* **THE TASK**:
Every line containing the string "lines" is to be copied from the records.

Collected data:
• • • • • • •
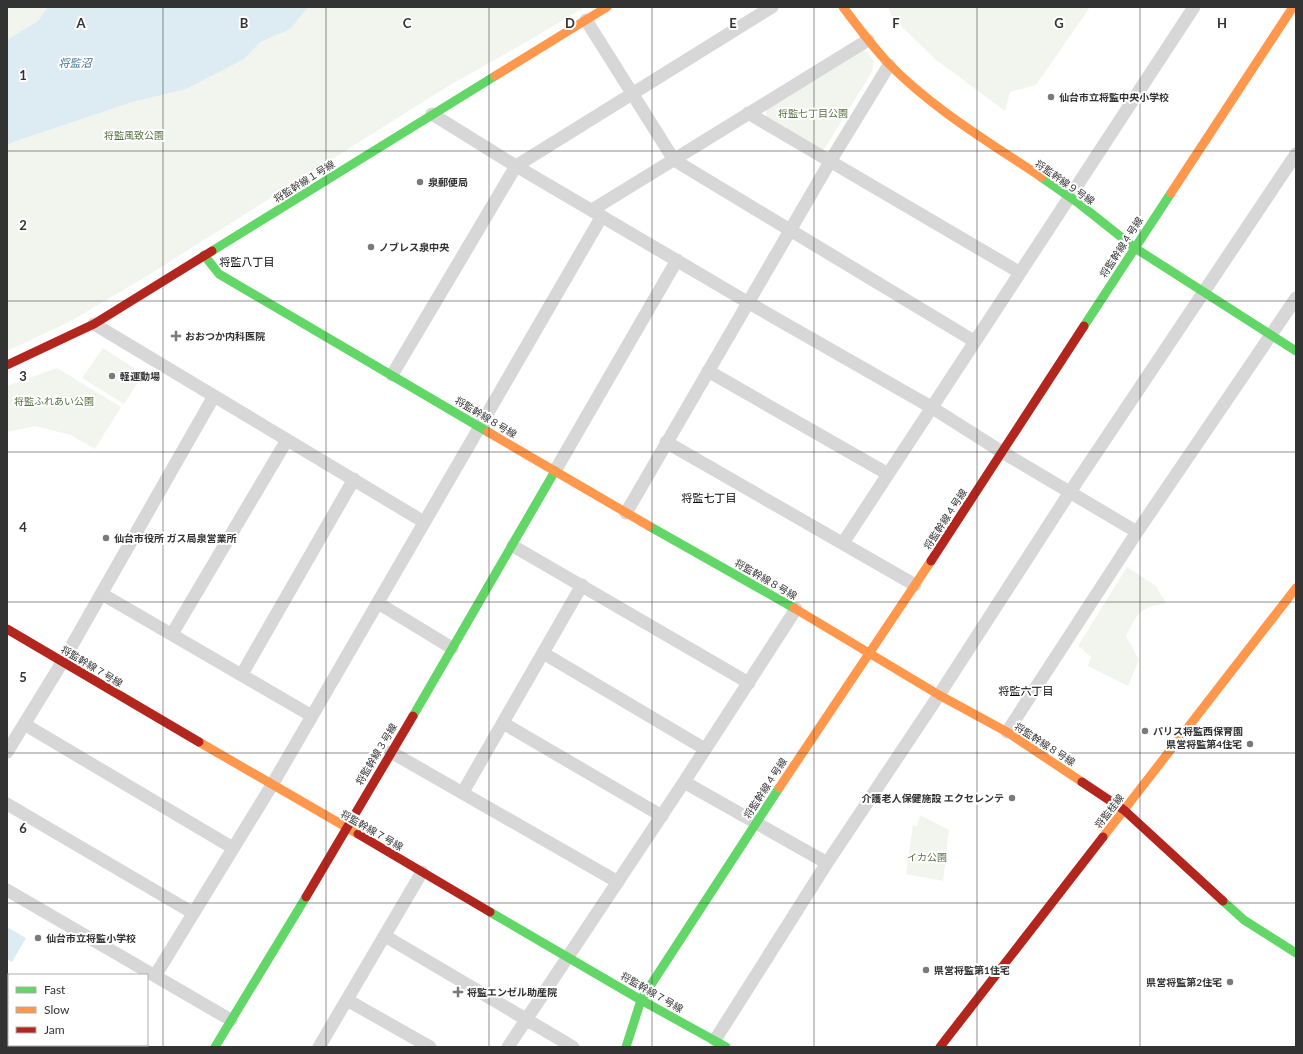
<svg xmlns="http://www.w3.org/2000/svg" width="1303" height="1054" viewBox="0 0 1303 1054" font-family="Lato,'Noto Sans JP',sans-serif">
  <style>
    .green { fill: #f1f5ed }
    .water { fill: #ddebf3 }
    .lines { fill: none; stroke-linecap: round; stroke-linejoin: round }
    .street { stroke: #d7d7d7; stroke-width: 13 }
    .fast { stroke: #63d668; stroke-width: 9 }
    .slow { stroke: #ff974d; stroke-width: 9 }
    .jam { stroke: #b3261e; stroke-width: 9 }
    .grid { fill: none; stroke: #333; stroke-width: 1; stroke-opacity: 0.55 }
    .poi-dot { fill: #7a7a7a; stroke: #fff; stroke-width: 1.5 }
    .labels { text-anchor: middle; stroke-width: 4; stroke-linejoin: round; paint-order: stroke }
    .poi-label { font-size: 10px; font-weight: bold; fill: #333; stroke: #fff; text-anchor: start }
    .park-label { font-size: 10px; fill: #56703f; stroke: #fff }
    .street-label { font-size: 10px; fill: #333; stroke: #fff }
    .water-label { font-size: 11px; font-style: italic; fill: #3f7597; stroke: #fff }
    .neighbourhood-label { font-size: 11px; fill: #000; stroke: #fff }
    .grid-label { font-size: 13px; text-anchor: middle; font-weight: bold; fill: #333; stroke: #fff; stroke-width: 4; stroke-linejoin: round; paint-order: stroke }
  </style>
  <rect width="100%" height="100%" fill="#fff"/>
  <path class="green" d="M 7,7 L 585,7 L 535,37 L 445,88 L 147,276 L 69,322 L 7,351 Z
    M 888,7 L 1090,7 L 1036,85 L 1010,92 L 1005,111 L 935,59 L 892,17 Z
    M 864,48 L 874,61 L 872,72 L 823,151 L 766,119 L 766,109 Z
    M 103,348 L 143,374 L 124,404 L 82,378 Z
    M 57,368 L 121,407 L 95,449 L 71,435 L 35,426 L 7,432 L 7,386 Z
    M 1127,567 L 1156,586 L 1166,603 C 1138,608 1139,612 1126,636 L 1139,660 L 1128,686 L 1088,666 L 1091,657 L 1078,646 Z
    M 920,815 L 949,830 L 943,881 L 906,874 L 913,825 L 917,826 Z
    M 7,992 L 9,993 L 9,1045 L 64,1045 L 63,1047 L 7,1047 Z"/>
  <path class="water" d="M 48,7 L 308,7 L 290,29 L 260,42 L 244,59 L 186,89 L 132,102 L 10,143 L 7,146 L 7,40 L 38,21 Z
    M 7,927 L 26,938 L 12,962 L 7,959 Z"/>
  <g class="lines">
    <path class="street" d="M 586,20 L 674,160 L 974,341
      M 748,113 L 1019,272
      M 432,114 L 516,166 L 749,303 L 931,407 L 1002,452 L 1137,532
      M 592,210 L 868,40
      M 94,324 L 424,522
      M 708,371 L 888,474
      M 392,375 L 516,166 L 772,7
      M 666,442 L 915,585
      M 555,471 L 677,260
      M 626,513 L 831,160 L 889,65
      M 843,543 L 1194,7
      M 513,546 L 749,683
      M 102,594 L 312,716
      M 378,603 L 452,648
      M 172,634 L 287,440
      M 543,653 L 705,749
      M 242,674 L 354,479
      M 503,723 L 662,816
      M 24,724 L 233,848
      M 1007,732 L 1137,532 L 1296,298
      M 7,752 L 63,661 L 214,396
      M 391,752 L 618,882
      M 684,782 L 827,863
      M 463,792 L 582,585
      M 7,804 L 193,913
      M 7,890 L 231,1020
      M 385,936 L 573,1047
      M 155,976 L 272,785 L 602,216
      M 347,1000 L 430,1047
      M 715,1040 L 827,863 L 939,695 L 1070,492 L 1296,154
      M 319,1047 L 422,872
      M 508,1047 L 684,782 L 796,609"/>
    <path class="fast" d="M 1041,177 L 1077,202 L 1135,248 L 1296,351
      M 212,251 L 495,76
      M 204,255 L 219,274 L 488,432
      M 1084,326 L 1171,193
      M 649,526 L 794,608
      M 413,716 L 555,471
      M 1223,901 L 1244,920 L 1296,953
      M 490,912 L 641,1000 L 726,1047
      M 215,1047 L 306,897
      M 626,1047 L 641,1000 L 779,788"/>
    <path class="slow" d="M 843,7 C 858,27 872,46 889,64 C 933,109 989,142 1041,177
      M 495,76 L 607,7
      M 1171,193 L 1293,7
      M 488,432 L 649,526
      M 794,608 L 939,695 L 1007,732 L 1082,782
      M 199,742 L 358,834
      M 779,788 L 931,561
      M 1103,837 L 1296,588"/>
    <path class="jam" d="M 7,365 L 94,324 L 212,251
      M 931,561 L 1084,326
      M 7,629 L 199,742
      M 1082,782 L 1124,810 L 1223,901
      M 358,834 L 490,912
      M 306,897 L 413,716
      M 940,1047 L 1103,837"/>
  </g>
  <path class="grid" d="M 163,7 L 163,1047M 326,7 L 326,1047M 489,7 L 489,1047M 652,7 L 652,1047M 814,7 L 814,1047M 977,7 L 977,1047M 1140,7 L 1140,1047M 7,151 L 1296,151M 7,301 L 1296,301M 7,452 L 1296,452M 7,602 L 1296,602M 7,753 L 1296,753M 7,903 L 1296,903"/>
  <g class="poi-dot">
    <circle cx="1051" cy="97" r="4"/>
    <circle cx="420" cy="182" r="4"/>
    <circle cx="371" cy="247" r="4"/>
    <path d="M174 330h4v4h4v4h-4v4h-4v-4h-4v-4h4z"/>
    <circle cx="112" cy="376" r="4"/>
    <circle cx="106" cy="538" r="4"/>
    <circle cx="1145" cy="731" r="4"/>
    <circle cx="1250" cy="744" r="4"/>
    <circle cx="1012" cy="798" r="4"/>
    <circle cx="38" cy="938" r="4"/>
    <circle cx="926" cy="970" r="4"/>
    <circle cx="1230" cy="982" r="4"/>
    <path d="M456 986h4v4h4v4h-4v4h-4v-4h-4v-4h4z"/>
  </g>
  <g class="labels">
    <g class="poi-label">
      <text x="1059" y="101">仙台市立将監中央小学校</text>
      <text x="428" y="186">泉郵便局</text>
      <text x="379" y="251">ノブレス泉中央</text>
      <text x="185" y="340">おおつか内科医院</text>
      <text x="120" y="380">軽運動場</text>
      <text x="114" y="542">仙台市役所 ガス局泉営業所</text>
      <text x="1153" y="735">パリス将監西保育園</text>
      <text x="1242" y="748" text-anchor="end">県営将監第4住宅</text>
      <text x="1004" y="802" text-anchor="end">介護老人保健施設 エクセレンテ</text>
      <text x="46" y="942">仙台市立将監小学校</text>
      <text x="934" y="974">県営将監第1住宅</text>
      <text x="1222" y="986" text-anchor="end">県営将監第2住宅</text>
      <text x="467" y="996">将監エンゼル助産院</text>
    </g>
    <g class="park-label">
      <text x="813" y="117">将監七丁目公園</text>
      <text x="134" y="139">将監風致公園</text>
      <text x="54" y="405">将監ふれあい公園</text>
      <text x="927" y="861">イカ公園</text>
    </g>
    <g class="street-label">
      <text transform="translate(304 181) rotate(-32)" y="4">将監幹線１号線</text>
      <text transform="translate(1065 182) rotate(35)" y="4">将監幹線９号線</text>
      <text transform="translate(1121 247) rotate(-57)" y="4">将監幹線４号線</text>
      <text transform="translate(486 417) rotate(31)" y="4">将監幹線８号線</text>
      <text transform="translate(945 519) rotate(-57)" y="4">将監幹線４号線</text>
      <text transform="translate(766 579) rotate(30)" y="4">将監幹線８号線</text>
      <text transform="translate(92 666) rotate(31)" y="4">将監幹線７号線</text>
      <text transform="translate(1045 744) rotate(33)" y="4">将監幹線８号線</text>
      <text transform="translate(376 754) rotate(-59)" y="4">将監幹線３号線</text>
      <text transform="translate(765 788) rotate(-57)" y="4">将監幹線４号線</text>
      <text transform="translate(1109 811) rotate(-52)" y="4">将監桂線</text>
      <text transform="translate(372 830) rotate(30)" y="4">将監幹線７号線</text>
      <text transform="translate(652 992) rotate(30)" y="4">将監幹線７号線</text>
    </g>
    <g class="water-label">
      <text x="75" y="67">将監沼</text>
    </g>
    <g class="neighbourhood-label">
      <text x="247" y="266">将監八丁目</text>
      <text x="709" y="502">将監七丁目</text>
      <text x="1026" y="695">将監六丁目</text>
    </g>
  </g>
  <g class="grid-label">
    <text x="81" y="28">A</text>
    <text x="244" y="28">B</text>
    <text x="407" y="28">C</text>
    <text x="570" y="28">D</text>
    <text x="733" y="28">E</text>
    <text x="896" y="28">F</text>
    <text x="1059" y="28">G</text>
    <text x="1222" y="28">H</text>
    <text x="23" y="80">1</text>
    <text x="23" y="230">2</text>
    <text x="23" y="381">3</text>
    <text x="23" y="532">4</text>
    <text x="23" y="682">5</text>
    <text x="23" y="833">6</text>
  </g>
  <rect width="1303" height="1054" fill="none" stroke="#333333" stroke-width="16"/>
  <rect x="8" y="974" width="140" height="72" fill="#ffffff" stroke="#adadad"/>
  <rect x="16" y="987" width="20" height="6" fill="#63d668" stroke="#adadad"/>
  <text x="44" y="994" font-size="12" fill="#333333">Fast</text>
  <rect x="16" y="1007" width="20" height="6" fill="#ff974d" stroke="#adadad"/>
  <text x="44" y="1014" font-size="12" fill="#333333">Slow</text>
  <rect x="16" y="1027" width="20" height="6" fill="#b3261e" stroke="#adadad"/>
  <text x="44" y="1034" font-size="12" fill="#333333">Jam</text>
</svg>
• • • • • • •
* **RESULT FOR THIS TASK**:
    .lines { fill: none; stroke-linecap: round; stroke-linejoin: round }
  <g class="lines">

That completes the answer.